Cosa sia la poesia hanno provato a dirlo in millanta, a prova che nessuno lo sa, come concludeva, all’ora del thè, il dottor Johnson, santone del Settecento Inglese. Non è però sempre vero che la poesia non serva a nulla di pratico. Ricordo di un giorno a Pisa con G. Piazza dei Miracoli. In coda (mezzora) per il biglietto cumulativo col quale visitare la torre, la cattedrale e il battistero. Mi dimentico di inserirvi il Campo Santo. A visita ultimata, ci dirigiamo verso la reception del Campo Santo per “Il trionfo della morte” di Buffalmacco.

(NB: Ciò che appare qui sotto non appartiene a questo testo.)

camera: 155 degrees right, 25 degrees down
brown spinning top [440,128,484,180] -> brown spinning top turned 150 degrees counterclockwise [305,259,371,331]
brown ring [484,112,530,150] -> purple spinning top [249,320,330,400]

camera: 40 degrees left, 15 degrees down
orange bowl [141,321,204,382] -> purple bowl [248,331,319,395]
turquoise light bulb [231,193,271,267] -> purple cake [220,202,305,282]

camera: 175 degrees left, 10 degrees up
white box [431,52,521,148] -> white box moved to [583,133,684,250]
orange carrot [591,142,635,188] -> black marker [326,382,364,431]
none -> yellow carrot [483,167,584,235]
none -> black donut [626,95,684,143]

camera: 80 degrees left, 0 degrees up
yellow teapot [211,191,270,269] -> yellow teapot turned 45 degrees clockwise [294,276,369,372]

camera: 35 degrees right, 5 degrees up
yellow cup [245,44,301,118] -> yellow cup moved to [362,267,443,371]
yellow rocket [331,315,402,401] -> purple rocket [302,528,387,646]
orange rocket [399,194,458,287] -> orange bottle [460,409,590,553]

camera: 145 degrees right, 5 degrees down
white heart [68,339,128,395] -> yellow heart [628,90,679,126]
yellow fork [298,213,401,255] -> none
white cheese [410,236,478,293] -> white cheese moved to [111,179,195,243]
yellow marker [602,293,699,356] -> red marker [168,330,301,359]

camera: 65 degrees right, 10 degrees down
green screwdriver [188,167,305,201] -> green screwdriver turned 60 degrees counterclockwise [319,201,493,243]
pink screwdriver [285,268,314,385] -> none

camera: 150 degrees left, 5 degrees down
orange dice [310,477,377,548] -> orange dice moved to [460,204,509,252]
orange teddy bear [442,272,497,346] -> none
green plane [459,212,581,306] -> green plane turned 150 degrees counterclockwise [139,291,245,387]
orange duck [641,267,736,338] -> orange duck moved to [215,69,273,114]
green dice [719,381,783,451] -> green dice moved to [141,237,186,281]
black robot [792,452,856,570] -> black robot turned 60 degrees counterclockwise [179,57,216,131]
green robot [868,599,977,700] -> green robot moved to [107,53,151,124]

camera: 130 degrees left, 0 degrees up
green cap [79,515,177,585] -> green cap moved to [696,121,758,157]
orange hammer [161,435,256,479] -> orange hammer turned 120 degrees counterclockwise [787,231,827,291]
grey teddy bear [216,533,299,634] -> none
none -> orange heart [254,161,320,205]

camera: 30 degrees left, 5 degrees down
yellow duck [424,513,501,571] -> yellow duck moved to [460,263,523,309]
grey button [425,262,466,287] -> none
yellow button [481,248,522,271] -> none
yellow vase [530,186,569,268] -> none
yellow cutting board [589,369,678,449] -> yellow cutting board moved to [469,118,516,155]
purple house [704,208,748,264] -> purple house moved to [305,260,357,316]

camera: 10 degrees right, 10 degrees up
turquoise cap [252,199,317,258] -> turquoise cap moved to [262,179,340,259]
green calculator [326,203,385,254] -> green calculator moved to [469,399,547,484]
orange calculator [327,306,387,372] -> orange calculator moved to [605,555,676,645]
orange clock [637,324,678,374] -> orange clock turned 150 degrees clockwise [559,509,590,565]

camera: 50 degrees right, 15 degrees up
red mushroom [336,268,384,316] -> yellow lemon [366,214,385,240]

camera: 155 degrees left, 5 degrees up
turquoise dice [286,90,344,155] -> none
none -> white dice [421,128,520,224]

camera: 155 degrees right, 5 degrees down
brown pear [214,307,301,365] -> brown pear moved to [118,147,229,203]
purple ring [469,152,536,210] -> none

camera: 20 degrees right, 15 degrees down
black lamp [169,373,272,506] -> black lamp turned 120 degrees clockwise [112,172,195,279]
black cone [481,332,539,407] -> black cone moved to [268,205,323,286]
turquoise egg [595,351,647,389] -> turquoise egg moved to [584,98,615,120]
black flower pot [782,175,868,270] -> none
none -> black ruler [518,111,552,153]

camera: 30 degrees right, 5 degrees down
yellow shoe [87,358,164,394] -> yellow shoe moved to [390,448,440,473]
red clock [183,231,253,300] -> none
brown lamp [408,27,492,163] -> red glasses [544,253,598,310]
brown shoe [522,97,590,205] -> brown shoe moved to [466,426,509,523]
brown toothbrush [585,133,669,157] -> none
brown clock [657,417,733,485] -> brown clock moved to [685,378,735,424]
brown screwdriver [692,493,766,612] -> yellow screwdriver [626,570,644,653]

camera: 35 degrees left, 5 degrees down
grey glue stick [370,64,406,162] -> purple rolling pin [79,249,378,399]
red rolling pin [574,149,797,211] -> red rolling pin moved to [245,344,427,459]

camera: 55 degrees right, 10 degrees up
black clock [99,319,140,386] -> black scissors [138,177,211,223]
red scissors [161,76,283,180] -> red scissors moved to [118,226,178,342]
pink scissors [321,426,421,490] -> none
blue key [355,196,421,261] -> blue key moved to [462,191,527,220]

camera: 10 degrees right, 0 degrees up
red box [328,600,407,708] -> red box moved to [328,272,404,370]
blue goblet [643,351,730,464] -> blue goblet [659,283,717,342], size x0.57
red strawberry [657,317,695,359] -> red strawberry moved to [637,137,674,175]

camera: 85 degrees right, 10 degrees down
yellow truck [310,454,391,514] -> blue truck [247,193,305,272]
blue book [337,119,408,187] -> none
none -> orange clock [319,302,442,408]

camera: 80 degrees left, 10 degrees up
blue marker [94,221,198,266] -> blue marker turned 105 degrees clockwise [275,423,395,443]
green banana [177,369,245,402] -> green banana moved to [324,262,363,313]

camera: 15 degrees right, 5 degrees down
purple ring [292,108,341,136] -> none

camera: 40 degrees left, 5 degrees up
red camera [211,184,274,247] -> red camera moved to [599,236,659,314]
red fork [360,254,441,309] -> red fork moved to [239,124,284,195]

La gentile hostess di turno ci chiede il biglietto che non abbiamo e che lei non può rilasciare, perché deve essere incluso in quello cumulativo. G. non ci sta: cerca di convincere la signorina a fare un gesto di cortesia. La signorina è gentilmente irremovibile. G. le dice schiettamente quel che pensa della sua irremovibilità. E’ a questo punto che provo l’ultima carta: "Mi scusi – dico alla signorina – è tutta colpa mia: ho storditamente scordato di includere il Campo Santo. Lei non vuol farci il piccolo omaggio di farci entrare anche per pochi minuti, ma io un regalo glielo voglio fare lo stesso". E le porgo un foglietto sul quale, mentre lei e G. discutevano, ho appena trascritto poche righe di William Marr, poeta americano di origine cinese. La signorina è incuriosita, legge: “Sotto l’ombrello d’improvviso ho capito la differenza tra di noi. Tuttavia che gioia quando, chinandomi per darti un bacio, tu ti sei alzata in punta di piedi, per incontrarmi a metà strada”. "Madonna, che bella!", esclama. E poi fa cenno a G.: "Signora, potete entrare!".